TWEETS directly from Iran:
confirmed - Mousavi - SATURDAY is a big day for fighting fascism
Only 10 hours left until the Iranian people finally disobey their dictator. History is watching. Let's make it proud.
Now, all my life hurts [Google translation]
Reformist and activist bloggers arrested / they are my friends I am worrying for them very much
and also that the reformist leaders in jail are being pressured to give false confessions

Roger Cohen, who has been in Iran during these events, writes today in the New York Times:

Two Irans now confront each other across it [the line in the sand drawn by Khamenei yesterday in his prayer speech]. One of the achievements of the 1979 revolution has been that it brought education to many more Iranians. I spoke the other day to a doctor. She was wearing a surgical mask as she marched. She works at a state oil company clinic. She was 20 in 1979 and she marched then, too.

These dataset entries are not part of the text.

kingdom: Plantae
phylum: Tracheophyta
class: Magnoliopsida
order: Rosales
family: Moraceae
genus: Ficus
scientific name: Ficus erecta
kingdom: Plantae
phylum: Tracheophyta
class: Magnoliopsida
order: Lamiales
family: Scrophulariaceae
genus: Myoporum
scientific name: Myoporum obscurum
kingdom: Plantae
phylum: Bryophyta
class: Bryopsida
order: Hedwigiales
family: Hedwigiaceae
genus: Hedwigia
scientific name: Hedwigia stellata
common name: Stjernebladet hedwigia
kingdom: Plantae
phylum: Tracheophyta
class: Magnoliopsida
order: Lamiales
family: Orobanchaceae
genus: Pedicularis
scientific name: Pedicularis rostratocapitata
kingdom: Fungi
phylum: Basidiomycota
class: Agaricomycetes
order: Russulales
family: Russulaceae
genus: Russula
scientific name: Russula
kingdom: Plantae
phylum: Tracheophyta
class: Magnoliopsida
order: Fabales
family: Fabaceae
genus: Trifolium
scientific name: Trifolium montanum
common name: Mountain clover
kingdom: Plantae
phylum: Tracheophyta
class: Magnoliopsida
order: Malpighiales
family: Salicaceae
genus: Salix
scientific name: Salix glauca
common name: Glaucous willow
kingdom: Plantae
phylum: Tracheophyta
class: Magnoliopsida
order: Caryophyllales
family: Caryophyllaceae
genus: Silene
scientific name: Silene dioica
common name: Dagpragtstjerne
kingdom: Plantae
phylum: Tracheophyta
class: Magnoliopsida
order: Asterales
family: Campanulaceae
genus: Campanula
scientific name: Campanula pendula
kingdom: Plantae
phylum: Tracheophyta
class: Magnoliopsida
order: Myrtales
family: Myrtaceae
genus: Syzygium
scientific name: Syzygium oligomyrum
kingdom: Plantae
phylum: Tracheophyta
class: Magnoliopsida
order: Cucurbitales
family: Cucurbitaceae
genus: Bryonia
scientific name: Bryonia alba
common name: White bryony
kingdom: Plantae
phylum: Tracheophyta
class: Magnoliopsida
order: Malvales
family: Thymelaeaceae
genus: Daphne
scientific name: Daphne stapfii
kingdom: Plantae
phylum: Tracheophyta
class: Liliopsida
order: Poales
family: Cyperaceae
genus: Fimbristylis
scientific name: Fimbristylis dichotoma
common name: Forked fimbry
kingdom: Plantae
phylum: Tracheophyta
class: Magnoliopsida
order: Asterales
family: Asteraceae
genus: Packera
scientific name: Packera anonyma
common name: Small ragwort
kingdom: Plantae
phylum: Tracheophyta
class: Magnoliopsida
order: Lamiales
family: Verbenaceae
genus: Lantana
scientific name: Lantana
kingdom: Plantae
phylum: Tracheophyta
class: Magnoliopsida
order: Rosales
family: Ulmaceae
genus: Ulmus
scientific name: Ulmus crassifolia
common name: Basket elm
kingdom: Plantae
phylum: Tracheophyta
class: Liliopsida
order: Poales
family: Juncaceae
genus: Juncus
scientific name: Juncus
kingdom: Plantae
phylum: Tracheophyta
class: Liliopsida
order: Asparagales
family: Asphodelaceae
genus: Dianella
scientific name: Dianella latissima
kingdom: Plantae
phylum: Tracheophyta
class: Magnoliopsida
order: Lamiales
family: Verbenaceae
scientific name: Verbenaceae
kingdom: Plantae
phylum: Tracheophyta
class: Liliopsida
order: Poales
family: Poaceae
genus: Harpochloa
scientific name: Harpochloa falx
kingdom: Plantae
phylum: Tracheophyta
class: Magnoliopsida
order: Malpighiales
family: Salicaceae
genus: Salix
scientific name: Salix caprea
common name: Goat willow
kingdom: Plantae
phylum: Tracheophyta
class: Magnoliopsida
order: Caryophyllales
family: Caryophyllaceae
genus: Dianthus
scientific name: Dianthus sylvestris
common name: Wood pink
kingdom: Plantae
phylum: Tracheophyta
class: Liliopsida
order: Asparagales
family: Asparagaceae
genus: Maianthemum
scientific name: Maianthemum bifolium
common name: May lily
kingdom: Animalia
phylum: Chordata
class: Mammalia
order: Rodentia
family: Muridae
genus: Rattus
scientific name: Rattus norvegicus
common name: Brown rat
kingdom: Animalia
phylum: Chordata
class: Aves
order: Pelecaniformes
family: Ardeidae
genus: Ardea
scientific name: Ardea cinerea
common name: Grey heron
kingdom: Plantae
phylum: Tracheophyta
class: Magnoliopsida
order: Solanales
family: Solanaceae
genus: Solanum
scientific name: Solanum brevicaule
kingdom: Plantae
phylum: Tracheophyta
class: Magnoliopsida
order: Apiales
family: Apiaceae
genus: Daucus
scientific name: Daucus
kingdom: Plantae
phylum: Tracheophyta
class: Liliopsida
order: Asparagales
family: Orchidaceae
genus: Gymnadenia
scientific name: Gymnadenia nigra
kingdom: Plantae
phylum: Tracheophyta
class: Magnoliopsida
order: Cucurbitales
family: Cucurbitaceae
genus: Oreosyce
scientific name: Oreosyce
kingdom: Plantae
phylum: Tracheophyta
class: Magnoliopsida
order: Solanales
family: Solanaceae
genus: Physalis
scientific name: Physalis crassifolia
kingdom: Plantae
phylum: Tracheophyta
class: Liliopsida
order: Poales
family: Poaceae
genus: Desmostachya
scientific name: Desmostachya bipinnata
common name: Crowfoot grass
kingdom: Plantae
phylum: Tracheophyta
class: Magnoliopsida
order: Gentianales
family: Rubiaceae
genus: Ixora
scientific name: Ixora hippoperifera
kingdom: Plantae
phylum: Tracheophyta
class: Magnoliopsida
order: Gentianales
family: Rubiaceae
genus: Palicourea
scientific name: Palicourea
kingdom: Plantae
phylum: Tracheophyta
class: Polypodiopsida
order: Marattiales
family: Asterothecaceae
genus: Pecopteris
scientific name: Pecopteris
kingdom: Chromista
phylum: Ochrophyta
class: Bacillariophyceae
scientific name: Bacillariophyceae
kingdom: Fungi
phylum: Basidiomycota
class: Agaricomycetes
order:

“People are far more educated and cultivated now,” she told me. “They know the stakes. This is deep. Moussavi will go to the end for our freedom.”

Iran has sought independence and some form of democracy for over a century. It now has the former but this election has clarified, for an overwhelmingly young population, the Islamic Republic’s utter denial of the latter.

The feeling in the crowd seems to be: today or never, all together and heave!

A man holds his mobile phone up to me: footage of a man with his head blown off last Monday. A man, 28, whispers: “The government will use more violence, but some of us have to make the sacrifice.”

Another whisper: “Where are you from?” When I say the United States, he says: “Please give our regards to freedom.”

Which brings me to President Barack Obama, who said in his inaugural speech: “Those who cling to power through corruption and deceit and the silencing of dissent, know that you are on the wrong side of history; but that we will extend a hand if you are willing to unclench your fist.”